Planned features and limitations
This section lists planned features and current limitations of Contrast.
Availability
- Platform support: At present, Contrast is exclusively available on Azure AKS, supported by the Confidential Container preview for AKS. Expansion to other cloud platforms is planned, pending the availability of necessary infrastructure enhancements.
- Bare-metal support: Support for running Contrast on bare-metal Kubernetes is available for AMD SEV-SNP and Intel TDX.
Kubernetes features
- Persistent volumes: Contrast only supports volumes with
volumeMode: Block
. These block devices are provided by the untrusted environment and should be treated accordingly. We plan to provide transparent encryption on top of block devices in a future release. - Port forwarding: This feature isn't yet supported by Kata Containers. You can deploy a port-forwarder as a workaround.
- Resource limits: There is an existing bug on AKS where container memory limits are incorrectly applied. The current workaround involves using only memory requests instead of limits.
Runtime policies
- Coverage: While the enforcement of workload policies generally functions well, there are scenarios not yet fully covered. It's crucial to review deployments specifically for these edge cases.
- Order of events: The current policy evaluation mechanism on API requests isn't stateful, so it can't ensure a prescribed order of events. Consequently, there's no guaranteed enforcement that the service mesh sidecar container runs before the workload container. This order ensures that all traffic between pods is securely encapsulated within TLS connections.
- Absence of events: Policies can't ensure certain events have happened. A container, such as the service mesh sidecar, can be omitted entirely. Environment variables may be missing.

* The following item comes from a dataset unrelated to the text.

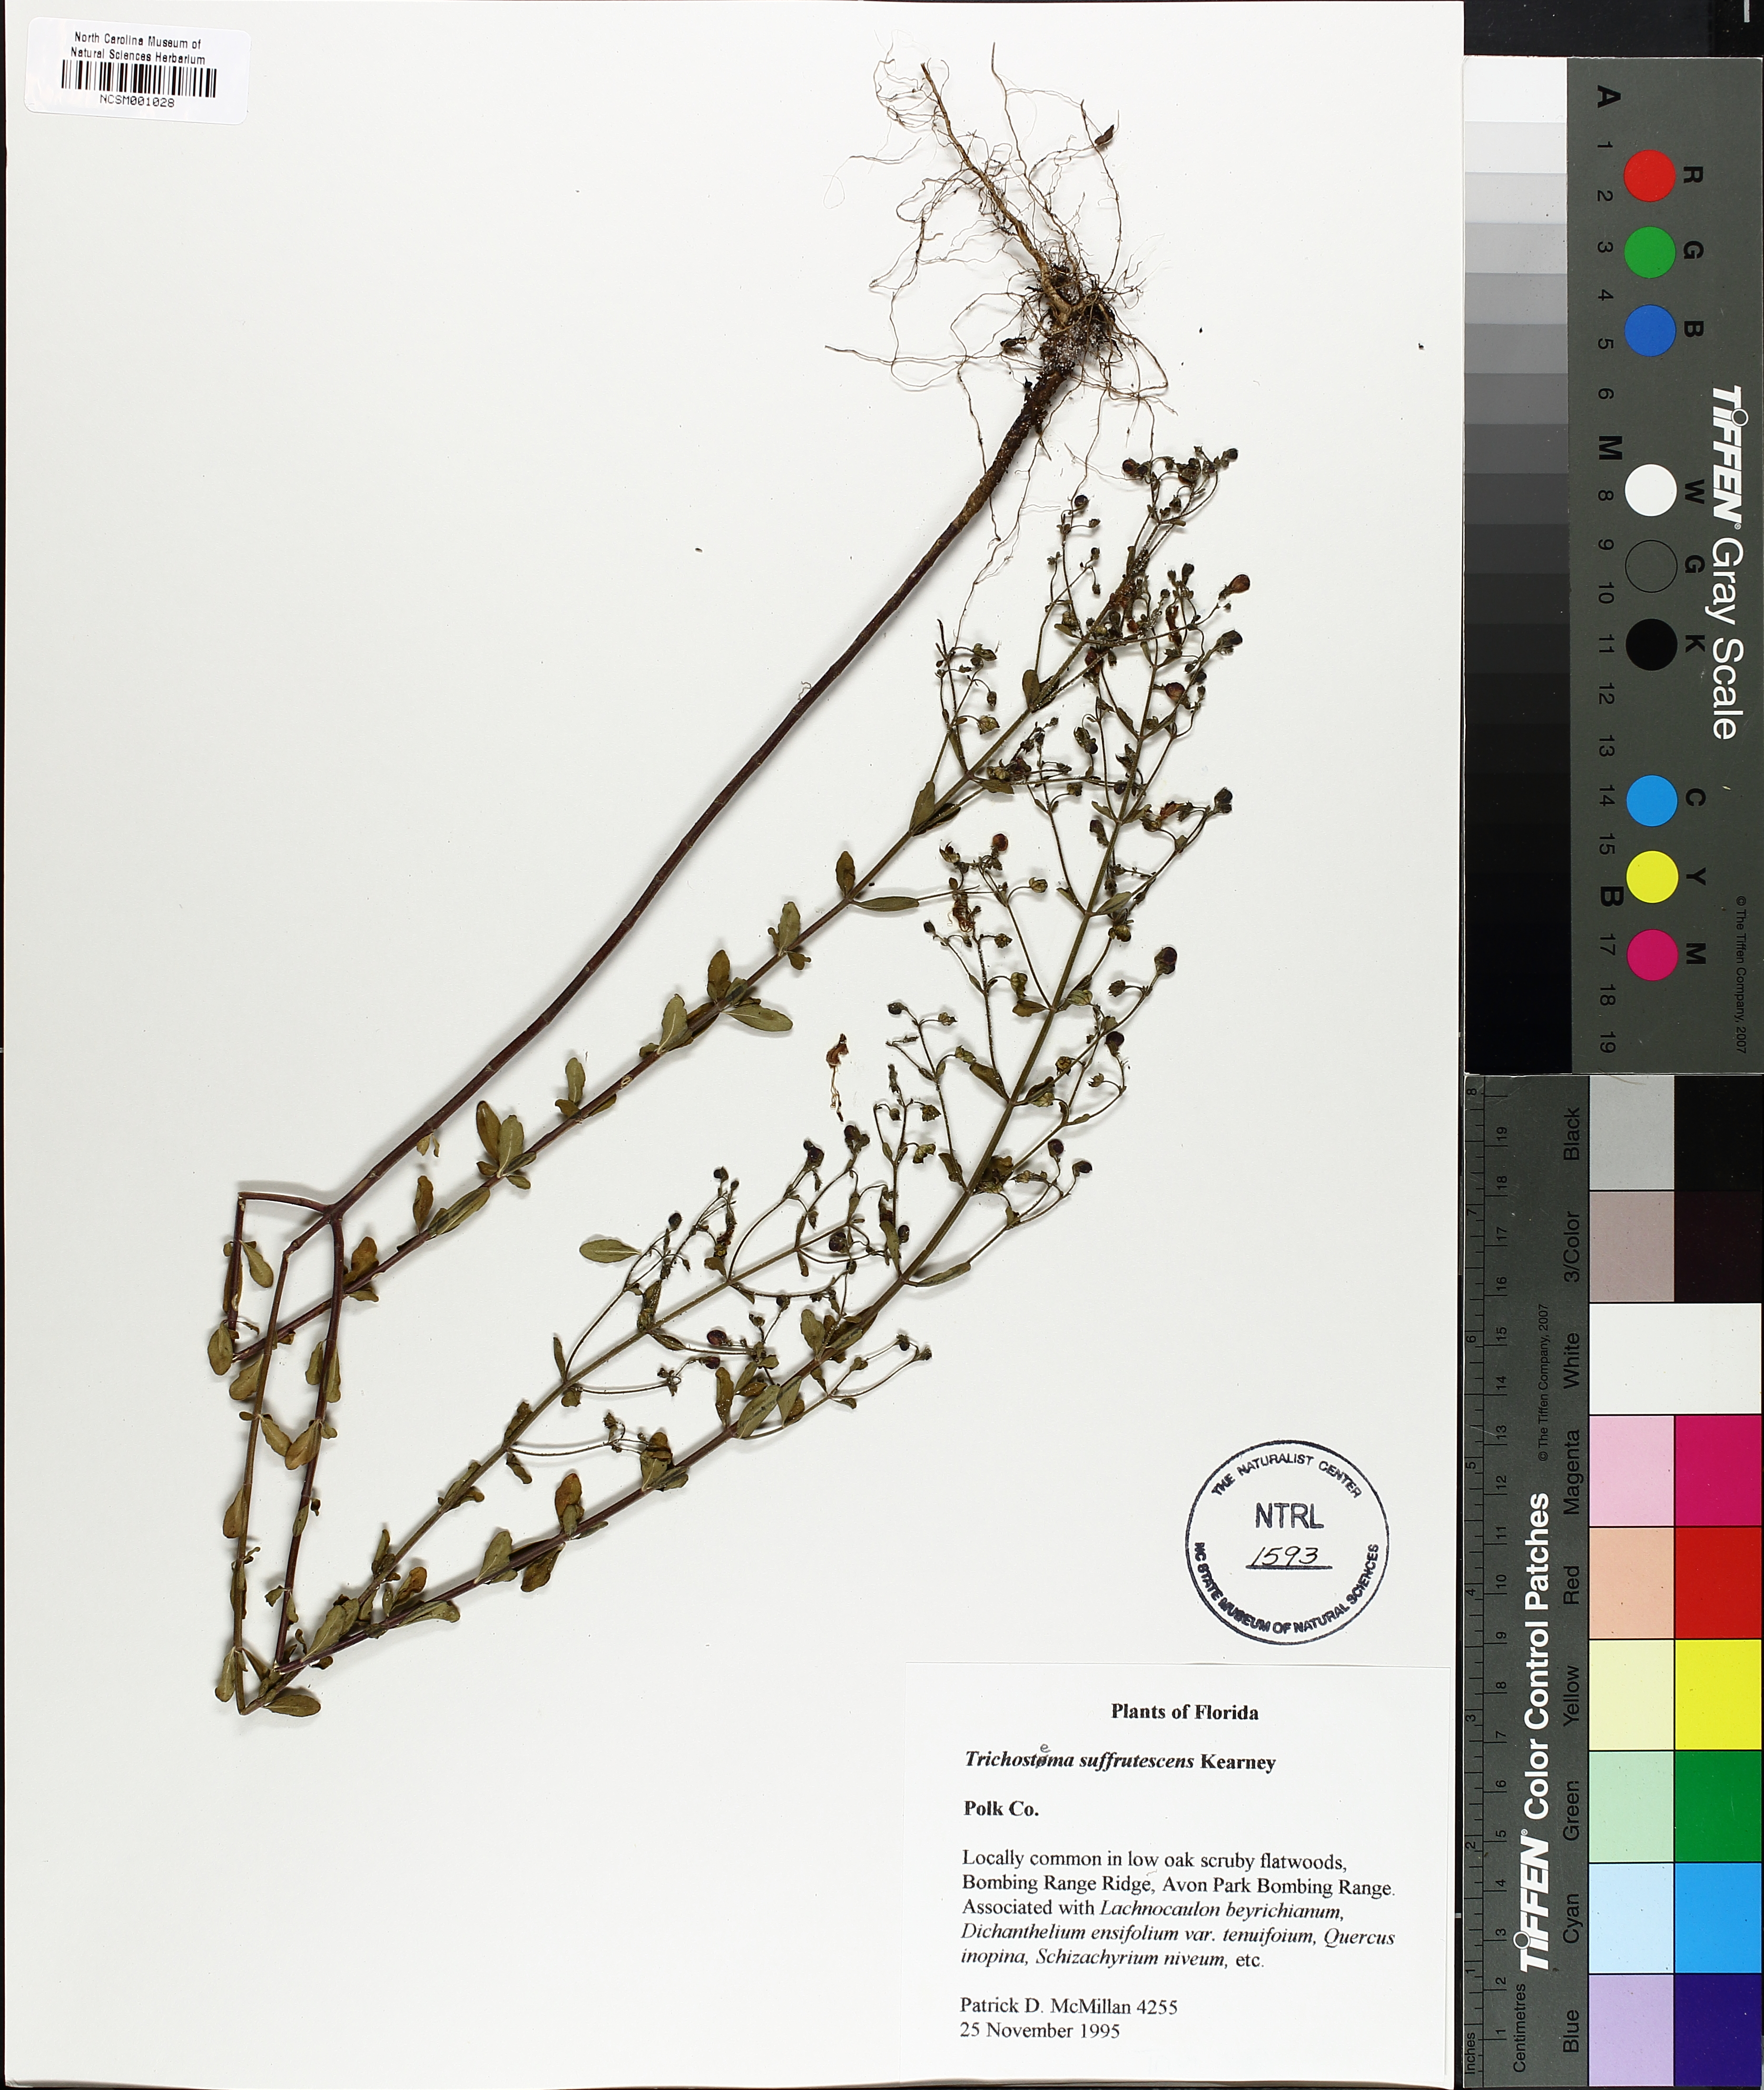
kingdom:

- Volume integrity checks: Integrity checks don't cover any volume mounts, such as
ConfigMaps
andSecrets
.
warning
The policy limitations, in particular the missing guarantee that our service mesh sidecar has been started before the workload container, affect the service mesh implementation of Contrast. Currently, this requires inspecting the iptables rules on startup or terminating TLS connections in the workload directly.
Tooling integration
- CLI availability: The CLI tool is currently only available for Linux. This limitation arises because certain upstream dependencies haven't yet been ported to other platforms.
Automatic recovery and high availability
The Contrast Coordinator is a singleton and can't be scaled to more than one instance. When this instance's pod is restarted, for example for node maintenance, it needs to be recovered manually. In a future release, we plan to support distributed Coordinator instances that can recover automatically.